Problem = Only an exact copy of the records, from the line with "0: (48, 119, 1.21)" through the last line, is wanted.

Stored data:
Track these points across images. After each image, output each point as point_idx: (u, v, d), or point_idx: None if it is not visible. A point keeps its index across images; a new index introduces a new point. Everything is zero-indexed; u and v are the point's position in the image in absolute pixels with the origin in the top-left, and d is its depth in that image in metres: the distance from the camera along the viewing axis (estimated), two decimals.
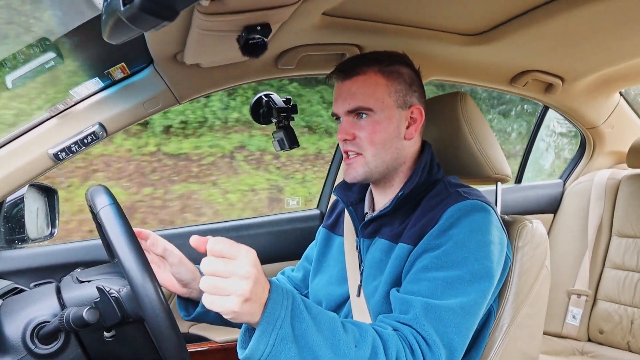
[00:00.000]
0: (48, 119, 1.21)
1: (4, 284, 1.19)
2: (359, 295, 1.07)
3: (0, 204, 1.29)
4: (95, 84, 1.22)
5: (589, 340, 2.00)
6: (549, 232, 2.23)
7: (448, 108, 1.23)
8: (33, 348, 0.82)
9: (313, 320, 0.76)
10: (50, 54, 1.11)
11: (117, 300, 0.82)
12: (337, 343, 0.77)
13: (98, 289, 0.81)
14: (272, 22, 0.91)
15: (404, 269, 0.98)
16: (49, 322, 0.83)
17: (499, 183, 1.31)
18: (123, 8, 0.57)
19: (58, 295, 0.88)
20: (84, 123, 1.22)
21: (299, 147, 1.47)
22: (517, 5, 1.19)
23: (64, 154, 1.20)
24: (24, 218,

Written solution =
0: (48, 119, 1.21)
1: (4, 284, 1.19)
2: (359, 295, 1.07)
3: (0, 204, 1.29)
4: (95, 84, 1.22)
5: (589, 340, 2.00)
6: (549, 232, 2.23)
7: (448, 108, 1.23)
8: (33, 348, 0.82)
9: (313, 320, 0.76)
10: (50, 54, 1.11)
11: (117, 300, 0.82)
12: (337, 343, 0.77)
13: (98, 289, 0.81)
14: (272, 22, 0.91)
15: (404, 269, 0.98)
16: (49, 322, 0.83)
17: (499, 183, 1.31)
18: (123, 8, 0.57)
19: (58, 295, 0.88)
20: (84, 123, 1.22)
21: (299, 147, 1.47)
22: (517, 5, 1.19)
23: (64, 154, 1.20)
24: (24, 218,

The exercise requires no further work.